= TASK BRIEF =
Every record below needs to be retyped exactly as it appears.

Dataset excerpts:
****************************************

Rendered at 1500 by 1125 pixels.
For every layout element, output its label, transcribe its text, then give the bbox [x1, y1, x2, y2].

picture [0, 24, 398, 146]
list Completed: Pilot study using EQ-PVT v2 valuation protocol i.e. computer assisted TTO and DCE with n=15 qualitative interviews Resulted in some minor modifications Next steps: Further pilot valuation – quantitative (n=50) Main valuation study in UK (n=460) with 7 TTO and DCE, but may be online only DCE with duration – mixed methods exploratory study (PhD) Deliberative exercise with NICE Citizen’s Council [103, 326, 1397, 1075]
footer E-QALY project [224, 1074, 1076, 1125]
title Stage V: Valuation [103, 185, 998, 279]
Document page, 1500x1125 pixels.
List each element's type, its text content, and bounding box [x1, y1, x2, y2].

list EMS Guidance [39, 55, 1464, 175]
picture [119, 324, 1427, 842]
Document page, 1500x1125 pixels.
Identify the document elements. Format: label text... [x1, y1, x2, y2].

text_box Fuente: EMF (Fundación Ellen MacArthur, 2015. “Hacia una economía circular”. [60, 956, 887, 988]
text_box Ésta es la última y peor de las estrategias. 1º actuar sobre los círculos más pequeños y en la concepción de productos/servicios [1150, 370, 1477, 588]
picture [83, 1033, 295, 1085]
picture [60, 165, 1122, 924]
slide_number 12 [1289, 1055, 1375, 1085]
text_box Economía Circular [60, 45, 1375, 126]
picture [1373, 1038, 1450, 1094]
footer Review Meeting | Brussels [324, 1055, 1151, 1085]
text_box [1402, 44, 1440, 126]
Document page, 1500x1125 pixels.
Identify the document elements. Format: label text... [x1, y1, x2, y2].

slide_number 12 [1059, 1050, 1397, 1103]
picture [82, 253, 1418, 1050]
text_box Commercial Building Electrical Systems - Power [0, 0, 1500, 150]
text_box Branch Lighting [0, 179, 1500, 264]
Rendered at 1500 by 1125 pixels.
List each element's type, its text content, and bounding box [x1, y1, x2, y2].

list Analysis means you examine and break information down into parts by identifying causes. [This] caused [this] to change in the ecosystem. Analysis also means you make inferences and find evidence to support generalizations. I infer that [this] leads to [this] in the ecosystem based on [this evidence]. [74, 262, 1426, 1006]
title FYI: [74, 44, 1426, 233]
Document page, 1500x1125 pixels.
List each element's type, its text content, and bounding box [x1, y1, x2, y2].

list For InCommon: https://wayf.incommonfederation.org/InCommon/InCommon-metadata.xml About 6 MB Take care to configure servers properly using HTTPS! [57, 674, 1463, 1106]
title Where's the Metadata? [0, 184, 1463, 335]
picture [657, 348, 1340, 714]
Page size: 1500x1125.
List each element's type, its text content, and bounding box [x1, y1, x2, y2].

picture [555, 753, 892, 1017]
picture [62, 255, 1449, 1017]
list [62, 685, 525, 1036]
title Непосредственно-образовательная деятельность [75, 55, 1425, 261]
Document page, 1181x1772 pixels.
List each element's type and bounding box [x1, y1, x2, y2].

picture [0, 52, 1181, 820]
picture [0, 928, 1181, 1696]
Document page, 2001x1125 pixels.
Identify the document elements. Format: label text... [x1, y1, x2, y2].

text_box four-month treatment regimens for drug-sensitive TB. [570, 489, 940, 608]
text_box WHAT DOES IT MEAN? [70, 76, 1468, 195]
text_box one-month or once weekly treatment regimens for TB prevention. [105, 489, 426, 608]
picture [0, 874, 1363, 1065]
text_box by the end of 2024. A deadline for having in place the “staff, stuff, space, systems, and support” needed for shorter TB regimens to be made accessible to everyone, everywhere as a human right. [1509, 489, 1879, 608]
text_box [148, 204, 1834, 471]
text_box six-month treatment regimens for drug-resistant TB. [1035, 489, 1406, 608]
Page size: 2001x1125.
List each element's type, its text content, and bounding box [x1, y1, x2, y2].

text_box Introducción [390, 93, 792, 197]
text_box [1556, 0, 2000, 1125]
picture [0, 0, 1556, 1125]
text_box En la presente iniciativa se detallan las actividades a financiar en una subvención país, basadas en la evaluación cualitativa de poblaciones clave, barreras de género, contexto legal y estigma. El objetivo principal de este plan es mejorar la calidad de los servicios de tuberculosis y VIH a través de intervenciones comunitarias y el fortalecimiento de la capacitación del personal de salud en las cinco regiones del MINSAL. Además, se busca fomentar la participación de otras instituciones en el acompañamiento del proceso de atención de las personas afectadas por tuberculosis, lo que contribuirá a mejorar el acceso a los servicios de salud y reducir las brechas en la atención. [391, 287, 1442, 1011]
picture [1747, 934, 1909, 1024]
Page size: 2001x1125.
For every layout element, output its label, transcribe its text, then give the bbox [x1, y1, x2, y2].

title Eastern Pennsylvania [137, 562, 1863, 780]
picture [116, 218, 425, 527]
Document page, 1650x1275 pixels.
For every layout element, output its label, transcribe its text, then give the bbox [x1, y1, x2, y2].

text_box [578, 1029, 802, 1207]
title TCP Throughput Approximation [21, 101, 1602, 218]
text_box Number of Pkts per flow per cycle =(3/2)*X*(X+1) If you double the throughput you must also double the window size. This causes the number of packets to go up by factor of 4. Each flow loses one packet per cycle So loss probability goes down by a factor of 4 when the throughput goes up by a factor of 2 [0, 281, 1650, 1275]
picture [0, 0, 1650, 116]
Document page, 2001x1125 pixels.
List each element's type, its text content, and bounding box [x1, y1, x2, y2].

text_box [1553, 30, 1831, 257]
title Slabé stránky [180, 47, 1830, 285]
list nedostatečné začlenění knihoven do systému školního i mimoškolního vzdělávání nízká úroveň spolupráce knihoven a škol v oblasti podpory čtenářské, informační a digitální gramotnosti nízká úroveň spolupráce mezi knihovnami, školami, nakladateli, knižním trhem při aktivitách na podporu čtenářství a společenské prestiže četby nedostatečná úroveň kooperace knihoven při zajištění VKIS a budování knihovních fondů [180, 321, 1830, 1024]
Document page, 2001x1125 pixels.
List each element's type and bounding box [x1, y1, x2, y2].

****************************************

= SOLUTION TO THIS EXERCISE =
Rendered at 1500 by 1125 pixels.
For every layout element, output its label, transcribe its text, then give the bbox [x1, y1, x2, y2].

picture [0, 24, 398, 146]
list Completed: Pilot study using EQ-PVT v2 valuation protocol i.e. computer assisted TTO and DCE with n=15 qualitative interviews Resulted in some minor modifications Next steps: Further pilot valuation – quantitative (n=50) Main valuation study in UK (n=460) with 7 TTO and DCE, but may be online only DCE with duration – mixed methods exploratory study (PhD) Deliberative exercise with NICE Citizen’s Council [103, 326, 1397, 1075]
footer E-QALY project [224, 1074, 1076, 1125]
title Stage V: Valuation [103, 185, 998, 279]
Document page, 1500x1125 pixels.
List each element's type, its text content, and bounding box [x1, y1, x2, y2].

list EMS Guidance [39, 55, 1464, 175]
picture [119, 324, 1427, 842]
Document page, 1500x1125 pixels.
Identify the document elements. Format: label text... [x1, y1, x2, y2].

text_box Fuente: EMF (Fundación Ellen MacArthur, 2015. “Hacia una economía circular”. [60, 956, 887, 988]
text_box Ésta es la última y peor de las estrategias. 1º actuar sobre los círculos más pequeños y en la concepción de productos/servicios [1150, 370, 1477, 588]
picture [83, 1033, 295, 1085]
picture [60, 165, 1122, 924]
slide_number 12 [1289, 1055, 1375, 1085]
text_box Economía Circular [60, 45, 1375, 126]
picture [1373, 1038, 1450, 1094]
footer Review Meeting | Brussels [324, 1055, 1151, 1085]
text_box [1402, 44, 1440, 126]
Document page, 1500x1125 pixels.
Identify the document elements. Format: label text... [x1, y1, x2, y2].

slide_number 12 [1059, 1050, 1397, 1103]
picture [82, 253, 1418, 1050]
text_box Commercial Building Electrical Systems - Power [0, 0, 1500, 150]
text_box Branch Lighting [0, 179, 1500, 264]
Rendered at 1500 by 1125 pixels.
List each element's type, its text content, and bounding box [x1, y1, x2, y2].

list Analysis means you examine and break information down into parts by identifying causes. [This] caused [this] to change in the ecosystem. Analysis also means you make inferences and find evidence to support generalizations. I infer that [this] leads to [this] in the ecosystem based on [this evidence]. [74, 262, 1426, 1006]
title FYI: [74, 44, 1426, 233]
Document page, 1500x1125 pixels.
List each element's type, its text content, and bounding box [x1, y1, x2, y2].

list For InCommon: https://wayf.incommonfederation.org/InCommon/InCommon-metadata.xml About 6 MB Take care to configure servers properly using HTTPS! [57, 674, 1463, 1106]
title Where's the Metadata? [0, 184, 1463, 335]
picture [657, 348, 1340, 714]
Page size: 1500x1125.
List each element's type, its text content, and bounding box [x1, y1, x2, y2].

picture [555, 753, 892, 1017]
picture [62, 255, 1449, 1017]
list [62, 685, 525, 1036]
title Непосредственно-образовательная деятельность [75, 55, 1425, 261]
Document page, 1181x1772 pixels.
List each element's type and bounding box [x1, y1, x2, y2].

picture [0, 52, 1181, 820]
picture [0, 928, 1181, 1696]
Document page, 2001x1125 pixels.
Identify the document elements. Format: label text... [x1, y1, x2, y2].

text_box four-month treatment regimens for drug-sensitive TB. [570, 489, 940, 608]
text_box WHAT DOES IT MEAN? [70, 76, 1468, 195]
text_box one-month or once weekly treatment regimens for TB prevention. [105, 489, 426, 608]
picture [0, 874, 1363, 1065]
text_box by the end of 2024. A deadline for having in place the “staff, stuff, space, systems, and support” needed for shorter TB regimens to be made accessible to everyone, everywhere as a human right. [1509, 489, 1879, 608]
text_box [148, 204, 1834, 471]
text_box six-month treatment regimens for drug-resistant TB. [1035, 489, 1406, 608]
Page size: 2001x1125.
List each element's type, its text content, and bounding box [x1, y1, x2, y2].

text_box Introducción [390, 93, 792, 197]
text_box [1556, 0, 2000, 1125]
picture [0, 0, 1556, 1125]
text_box En la presente iniciativa se detallan las actividades a financiar en una subvención país, basadas en la evaluación cualitativa de poblaciones clave, barreras de género, contexto legal y estigma. El objetivo principal de este plan es mejorar la calidad de los servicios de tuberculosis y VIH a través de intervenciones comunitarias y el fortalecimiento de la capacitación del personal de salud en las cinco regiones del MINSAL. Además, se busca fomentar la participación de otras instituciones en el acompañamiento del proceso de atención de las personas afectadas por tuberculosis, lo que contribuirá a mejorar el acceso a los servicios de salud y reducir las brechas en la atención. [391, 287, 1442, 1011]
picture [1747, 934, 1909, 1024]
Page size: 2001x1125.
For every layout element, output its label, transcribe its text, then give the bbox [x1, y1, x2, y2].

title Eastern Pennsylvania [137, 562, 1863, 780]
picture [116, 218, 425, 527]
Document page, 1650x1275 pixels.
For every layout element, output its label, transcribe its text, then give the bbox [x1, y1, x2, y2].

text_box [578, 1029, 802, 1207]
title TCP Throughput Approximation [21, 101, 1602, 218]
text_box Number of Pkts per flow per cycle =(3/2)*X*(X+1) If you double the throughput you must also double the window size. This causes the number of packets to go up by factor of 4. Each flow loses one packet per cycle So loss probability goes down by a factor of 4 when the throughput goes up by a factor of 2 [0, 281, 1650, 1275]
picture [0, 0, 1650, 116]
Document page, 2001x1125 pixels.
List each element's type, its text content, and bounding box [x1, y1, x2, y2].

text_box [1553, 30, 1831, 257]
title Slabé stránky [180, 47, 1830, 285]
list nedostatečné začlenění knihoven do systému školního i mimoškolního vzdělávání nízká úroveň spolupráce knihoven a škol v oblasti podpory čtenářské, informační a digitální gramotnosti nízká úroveň spolupráce mezi knihovnami, školami, nakladateli, knižním trhem při aktivitách na podporu čtenářství a společenské prestiže četby nedostatečná úroveň kooperace knihoven při zajištění VKIS a budování knihovních fondů [180, 321, 1830, 1024]
Document page, 2001x1125 pixels.
List each element's type and bounding box [x1, y1, x2, y2].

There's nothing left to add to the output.